Clot-busting drugs must be used within four and a half hours after the onset of symptoms.
“That's why it's very important if you have stroke-like symptoms to call 911 and get to your nearest emergency room,” Dr. Kalafut says.
Certain patients can undergo a thrombectomy, where a catheter is threaded into the blocked artery and the clot is removed.
“Blood flow is restored and hopefully there's no damage to the brain,” Dr. Kalafut says.
One tool for remembering the signs and symptoms of a stroke and what to do is the acronym F.A.S.T.
“If you're with someone you think may be having a stroke, ask them to smile and look at how their face moves. Your face should be symmetric and there should not be any weakness on one side. If there is, that's a reason for concern,” Dr. Kalafut says.
“Ask the person to extend their arm. If they can't do it or one arm kind of drifts down, then you know that there's a problem.”
“Ask them to say a sentence and if it's slurred or it doesn't come out correctly, then you know that there's a problem.”
“Make sure that people understand that you have to get to your nearest emergency room if you have any of these types of symptoms,” Dr. Kalafut says.
Guidelines for stroke care call for taking the patient to the nearest hospital designated as a stroke center. All Scripps hospitals with emergency rooms have a Primary Stroke Center designation, meaning they are certified to take care of patients with acute stroke.

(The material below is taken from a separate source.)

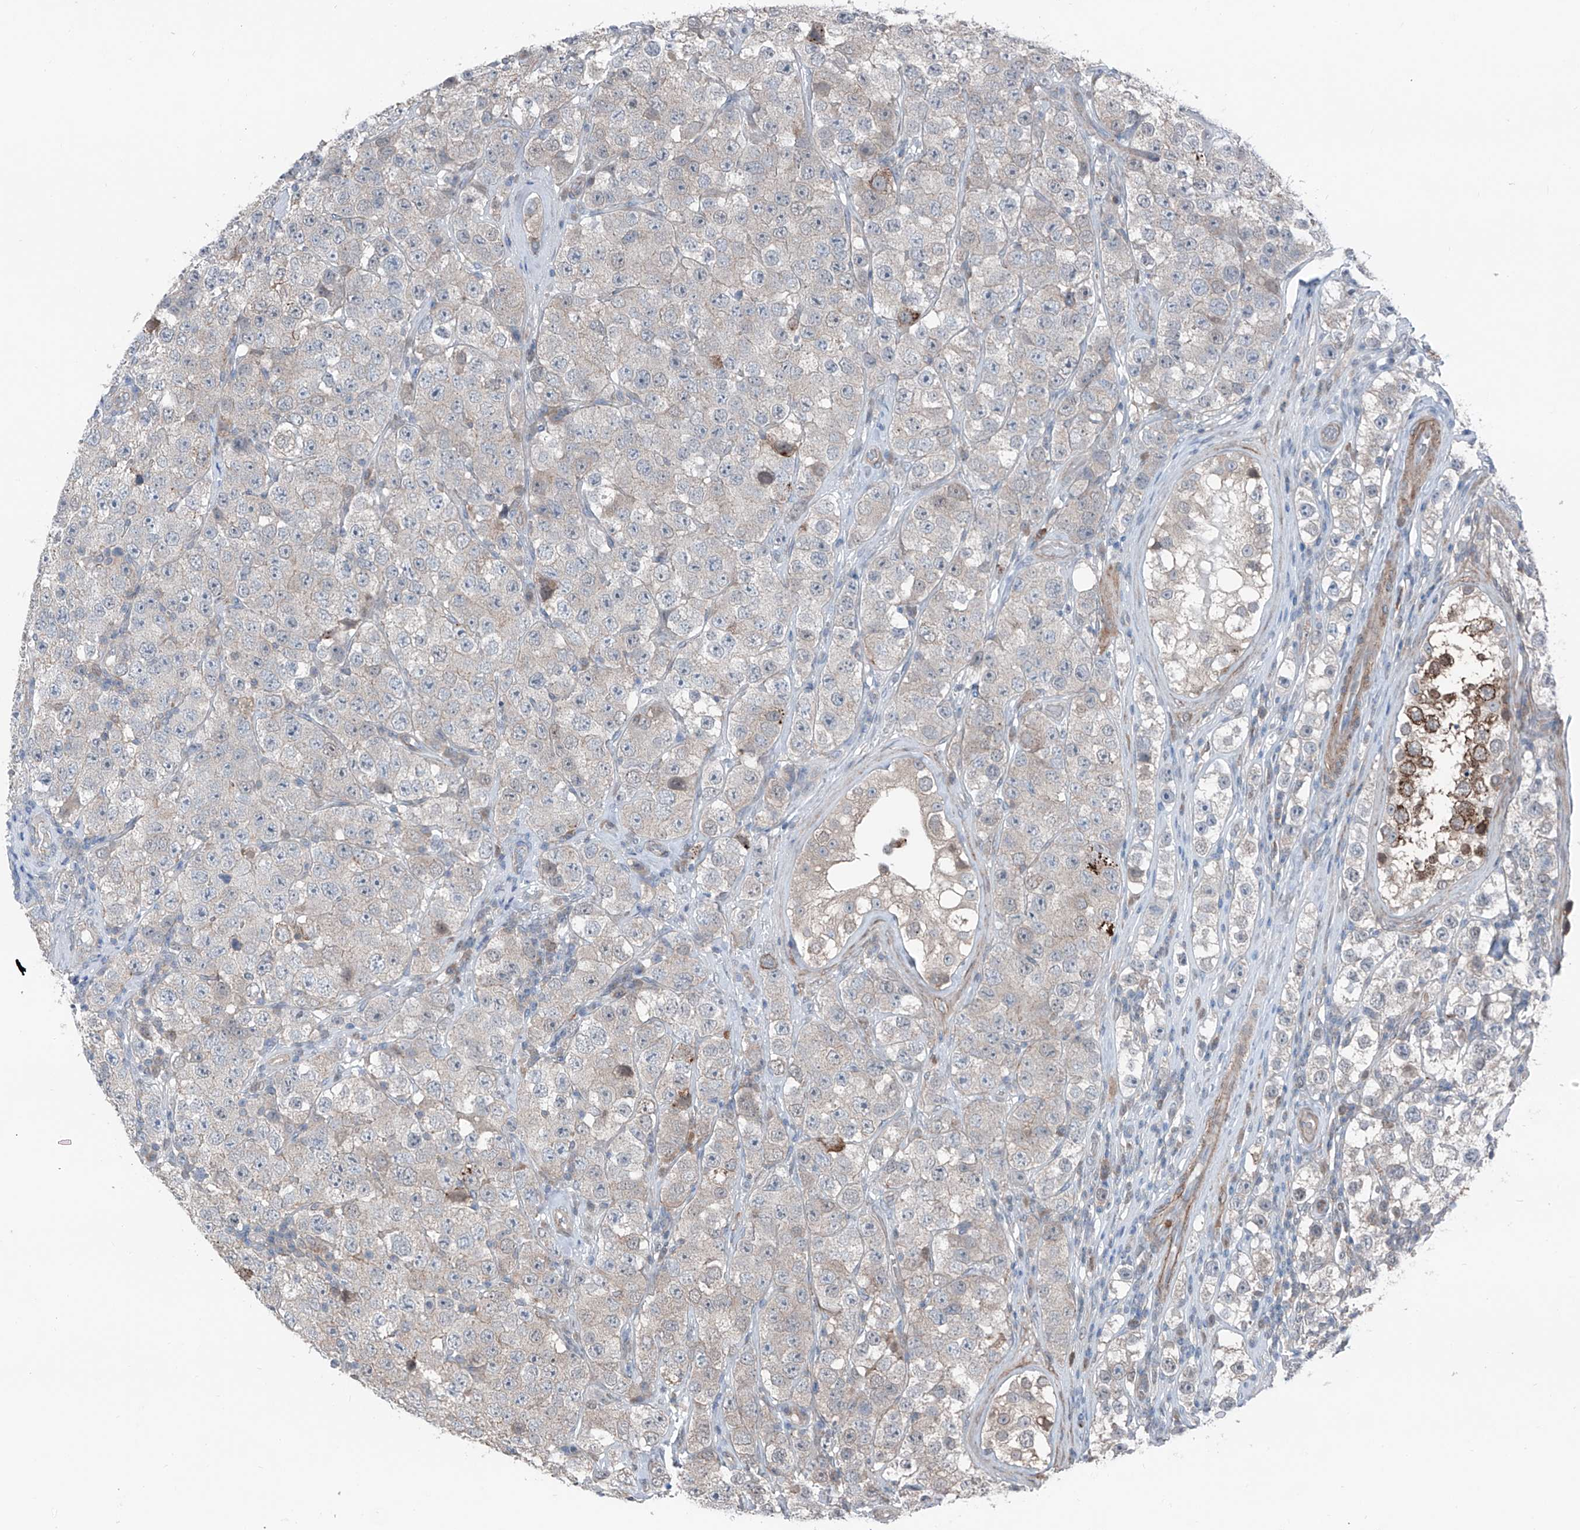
{"staining": {"intensity": "negative", "quantity": "none", "location": "none"}, "tissue": "testis cancer", "cell_type": "Tumor cells", "image_type": "cancer", "snomed": [{"axis": "morphology", "description": "Seminoma, NOS"}, {"axis": "morphology", "description": "Carcinoma, Embryonal, NOS"}, {"axis": "topography", "description": "Testis"}], "caption": "The photomicrograph reveals no staining of tumor cells in testis cancer (embryonal carcinoma).", "gene": "HSPB11", "patient": {"sex": "male", "age": 28}}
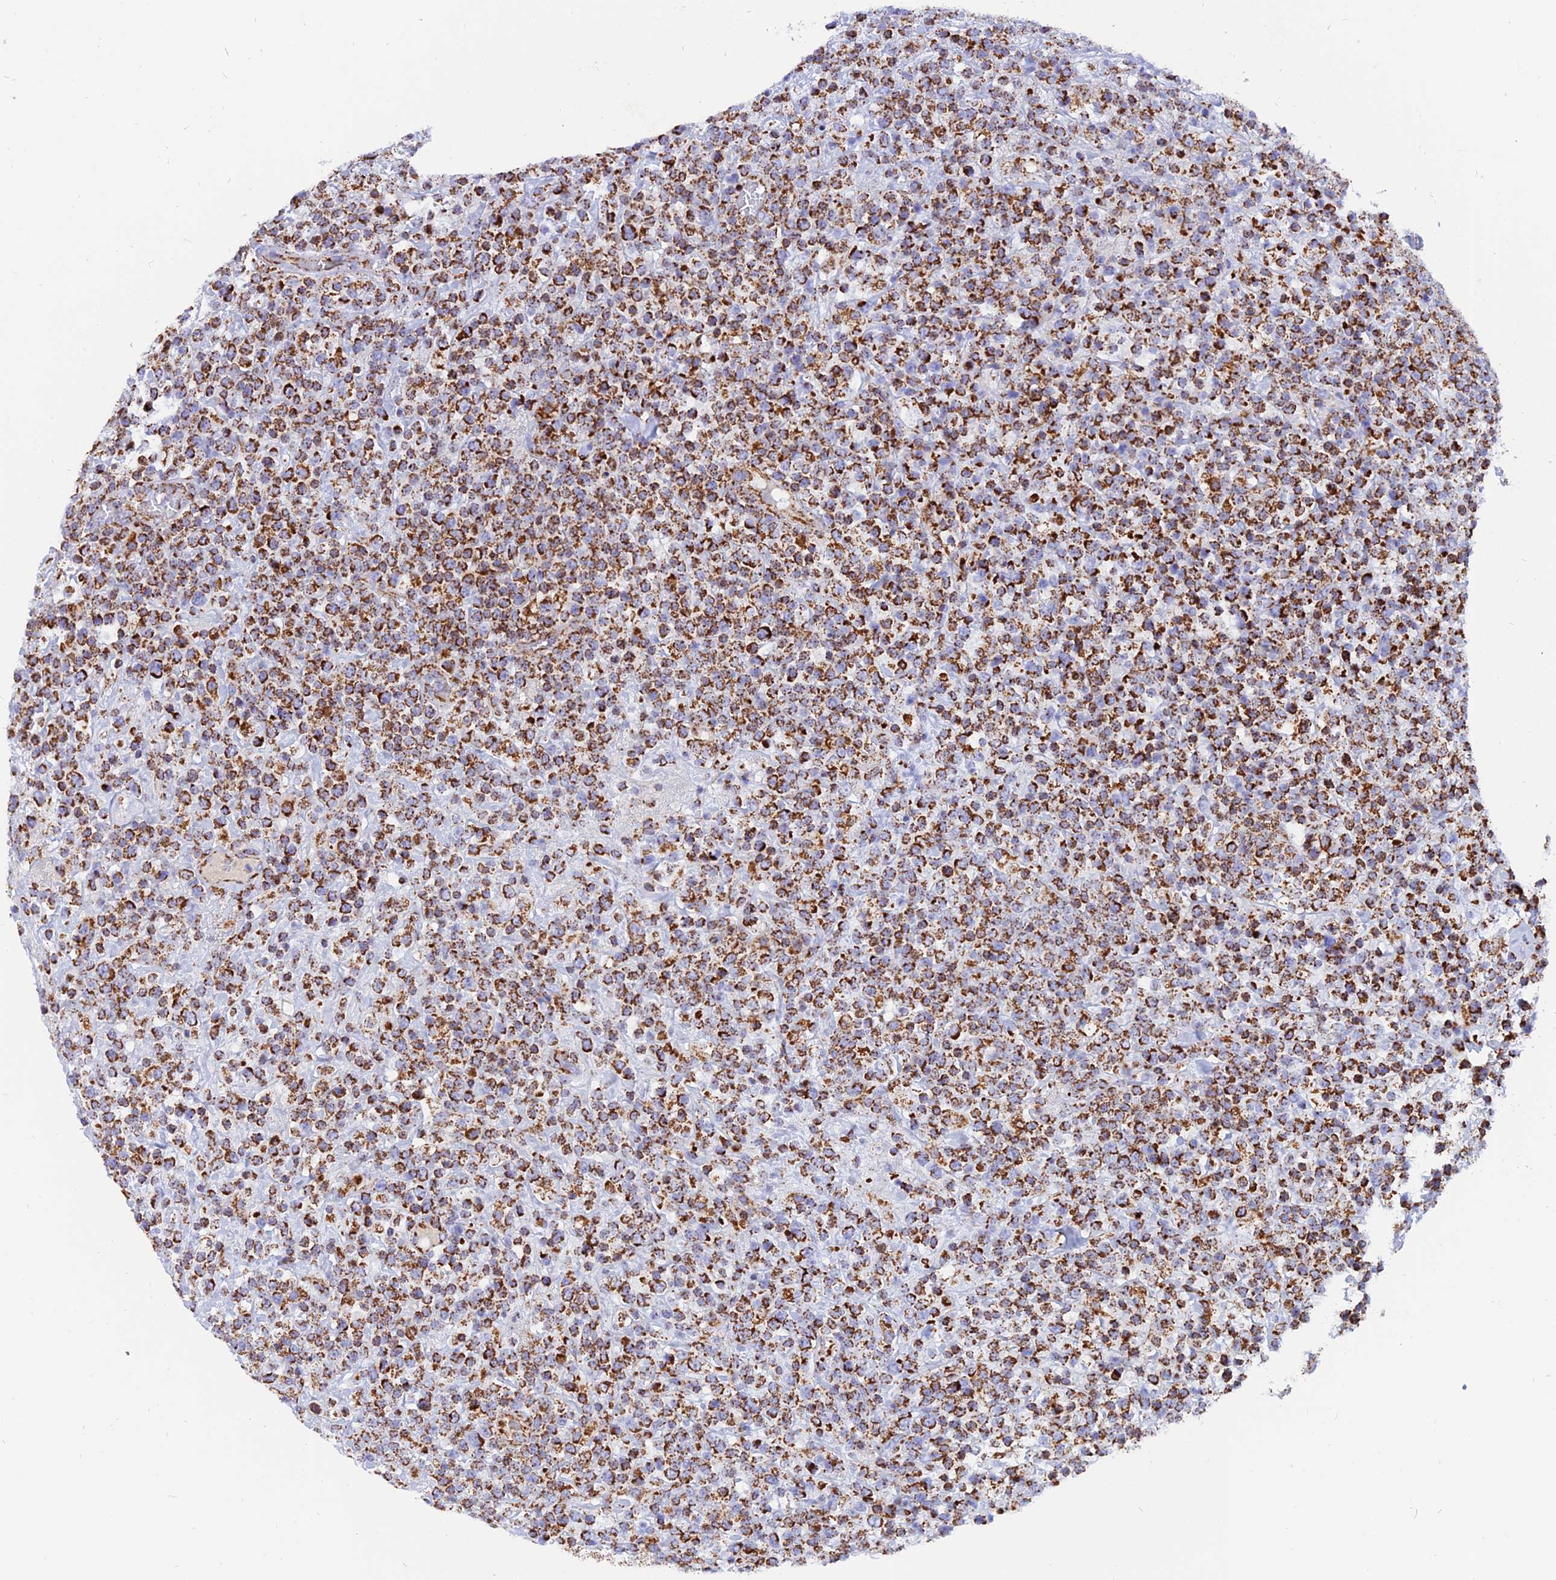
{"staining": {"intensity": "strong", "quantity": ">75%", "location": "cytoplasmic/membranous"}, "tissue": "lymphoma", "cell_type": "Tumor cells", "image_type": "cancer", "snomed": [{"axis": "morphology", "description": "Malignant lymphoma, non-Hodgkin's type, High grade"}, {"axis": "topography", "description": "Colon"}], "caption": "Immunohistochemical staining of lymphoma reveals high levels of strong cytoplasmic/membranous positivity in about >75% of tumor cells.", "gene": "NDUFB6", "patient": {"sex": "female", "age": 53}}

Scripps La Jolla is a Comprehensive Stroke Center, “which is one level higher as far as taking care of complex stroke patients,” says Dr. Kalafut, who is medical director of the stroke center at Scripps La Jolla.
“If you have significant need for long-term monitoring for your stroke or other types of procedures, you would be taken to the comprehensive center,” Dr. Kalafut says.